How to Decrypt “Gravity Falls” Ciphers Like a (Literal) Pro (Guest Post)
↓ CLICK HERE TO JUMP TO THE GUEST POST ↓
So, while I’m doing NaNoWriMo and hiatusing, Wervyn (my husband, for those not in the know) has taken on a new hobby! We’ve been watching the TV series Gravity Falls together, me inspired by friend recommendations, and he because his software engineer coworkers told him that each episode has a cryptogram to solve!
In case you weren’t aware, Wervyn is puzzle-mad. His schedule every day includes playing a few daily puzzle games on his computer, and he has a growing collection of Rubix Cubes and Hanayama metal puzzles on his desk at work. And likely because of his puzzle obsession, which turned into programming obsession, he has always loved cryptograms of all kinds. So I’m the goofy, loud, free spirited artist, and he’s the goofy, awkward brainiac obsessed with learning all he can about how the universe works. Basically, I’m Mabel and he’s Dipper.
Needless to say, I have strictly right-brain-type motives for watching the show (Mabel is my favorite character, I aspire to buy more plaid shirts and wear a hunting hat like Wendy, and I recognize some of the guest voice actors without reading the credits) but the cryptography aspect is really fun! Plus, I love seeing how much Wervyn enjoys tinkering with it; he wrote a little program in Python to help him decipher them!
He’s been having so much fun that he essentially started writing up a tutorial blog post because he hasn’t found any articles online that discuss his solving method. And when he confessed that he wasn’t sure where to post it, in typical Mabel style I offered, “Post it as a guest post on my blog! Heck, my tagline has ‘Geek’ in the title: it fits!”
So this is a much nerdier left-brain post than most of you have come to expect from this blog, but I really think this is super cool, and I’m proud to host it here! Plus, it’s been a while since I’ve given Wervyn a full-fledged guest spot around here, so without further ado, enjoy!

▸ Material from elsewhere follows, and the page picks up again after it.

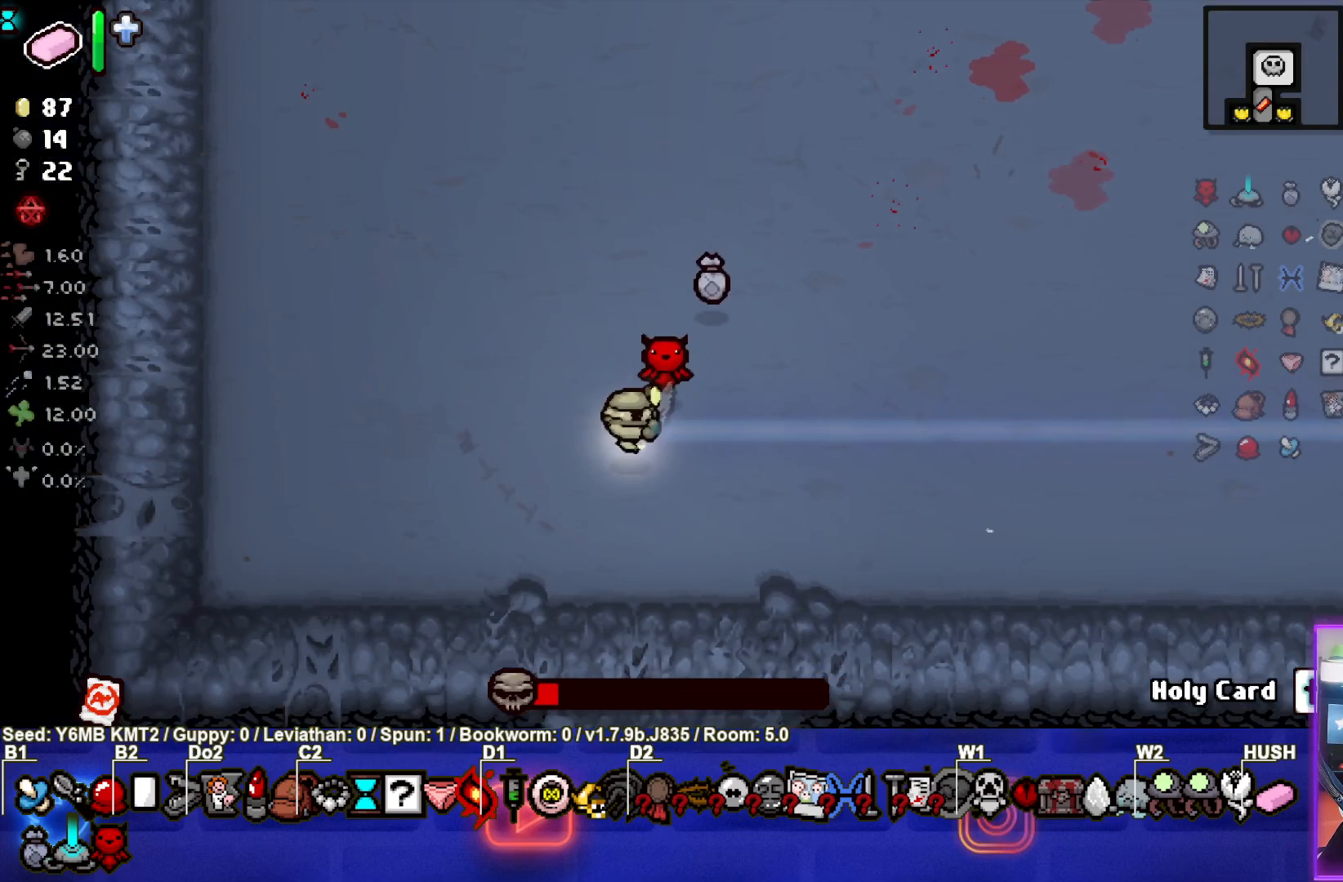
{"buttons": [], "left_stick": "up", "events": [[267, "left_stick", "up-left"], [450, "left_stick", "up"]]}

How to Decrypt “Gravity Falls” Ciphers Like a (Literal) Pro
A guest post by Wervyn
Watching for keywords in Gravity Falls but finding it’s just too much work to analyze every frame of artwork for hidden messages? Well let me teach you to crack a Vigenère cipher like a professional cryptanalyst would.
First, let’s get it out there that while the Vigenère cipher may have, at one time in the past, been called le chiffre indéchiffrable, it is anything but. Anyone who’s ever done a newspaper cryptogram knows that just because you write something in code, doesn’t mean that no one can read it. We MAKE ciphers like this to be broken for fun, and a Vigenère cipher is no exception. If you actually have some information that you want to encrypt securely, use a modern standard like AES.
Now you probably already know that Vigenère ciphers function with the use of a keyword, repeated over and over again and combined with your plaintext message to produce ciphertext, and vice-versa. Typically the method for handling this is presented as a giant table of letters, but it’s actually much easier to work with the standard Vigenère cipher using what’s called modulo arithmetic.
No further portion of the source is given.